Optimal control provides a systematic approach to control robots. However, optimal controllers computed using inexact model information lead to significant performance degradation. One way to avoid this limitation is to completely discard model information. However, model-free optimal control approaches are computationally expensive (even inexact models can significantly speed up the optimal control computation).

The goal of this research is to offer a novel data-driven optimal control formulation that uses inexact models to speed up the computation while at the same time avoids significant performance degradation due to the use of inexact model information. Experiments on a three link direct drive torque controlled robot demonstrate the benefits of one such hardware-in-the-loop optimal control method, see Chen and Braun IEEE TRO 2019.

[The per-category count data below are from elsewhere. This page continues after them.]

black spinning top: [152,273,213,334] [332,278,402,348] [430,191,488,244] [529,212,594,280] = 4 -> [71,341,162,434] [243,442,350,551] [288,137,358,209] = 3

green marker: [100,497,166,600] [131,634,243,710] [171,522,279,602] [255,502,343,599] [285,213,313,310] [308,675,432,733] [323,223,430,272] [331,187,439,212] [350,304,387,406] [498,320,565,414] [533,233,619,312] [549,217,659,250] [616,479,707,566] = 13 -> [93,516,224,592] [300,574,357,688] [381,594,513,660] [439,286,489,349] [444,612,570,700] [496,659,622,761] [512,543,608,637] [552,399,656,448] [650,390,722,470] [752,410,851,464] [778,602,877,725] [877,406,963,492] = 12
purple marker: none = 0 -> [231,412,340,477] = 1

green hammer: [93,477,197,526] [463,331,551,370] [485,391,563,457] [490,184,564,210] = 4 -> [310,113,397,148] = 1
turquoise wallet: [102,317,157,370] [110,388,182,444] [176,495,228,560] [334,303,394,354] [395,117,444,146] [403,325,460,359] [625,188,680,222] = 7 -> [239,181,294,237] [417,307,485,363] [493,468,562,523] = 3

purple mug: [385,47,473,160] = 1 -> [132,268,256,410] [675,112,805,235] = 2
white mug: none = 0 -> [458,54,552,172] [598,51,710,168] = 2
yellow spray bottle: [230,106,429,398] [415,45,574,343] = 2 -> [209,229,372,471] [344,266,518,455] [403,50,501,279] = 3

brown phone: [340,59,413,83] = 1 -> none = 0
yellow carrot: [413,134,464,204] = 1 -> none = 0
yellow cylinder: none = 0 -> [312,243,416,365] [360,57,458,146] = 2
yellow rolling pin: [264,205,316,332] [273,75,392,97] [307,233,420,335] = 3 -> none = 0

Y. Chen and D.J. Braun, Hardware-in-the-Loop Iterative Optimal Feedback Control without Model-based Future Prediction, IEEE Transactions on Robotics, 2019.

Y. Chen, L. Roveda and D.J. Braun, Efficiently Computable Constrained Optimal Feedback Controllers, IEEE Robotics and Automation Letters, 2018.

F. A. Yaghmaie and D.J. Braun, Reinforcement Learning for a Class of Continuous-time Input Constrained Optimal Control Problems, Automatica, 2018.

Using optimal control, we also investigate how impedance control strategies emerge from first principles of optimality, and how these strategies can be applied to variable impedance actuation. We utilize computational optimal control to devise controllers that exploit the intrinsic compliance and the natural dynamics of robots to achieve better performance. Experiments on the DLR Hand-Arm System developed at the German Aerospace Center demonstrate the benefits.

D.J. Braun, F. Petit, F. Huber, S. Haddadin, P. van der Smagt, A. Albu-Schaffer and S. Vijayakumar, Robots Driven by Compliant Actuators: Optimal Control under Actuation Constraints, IEEE Transactions on Robotics, 2013.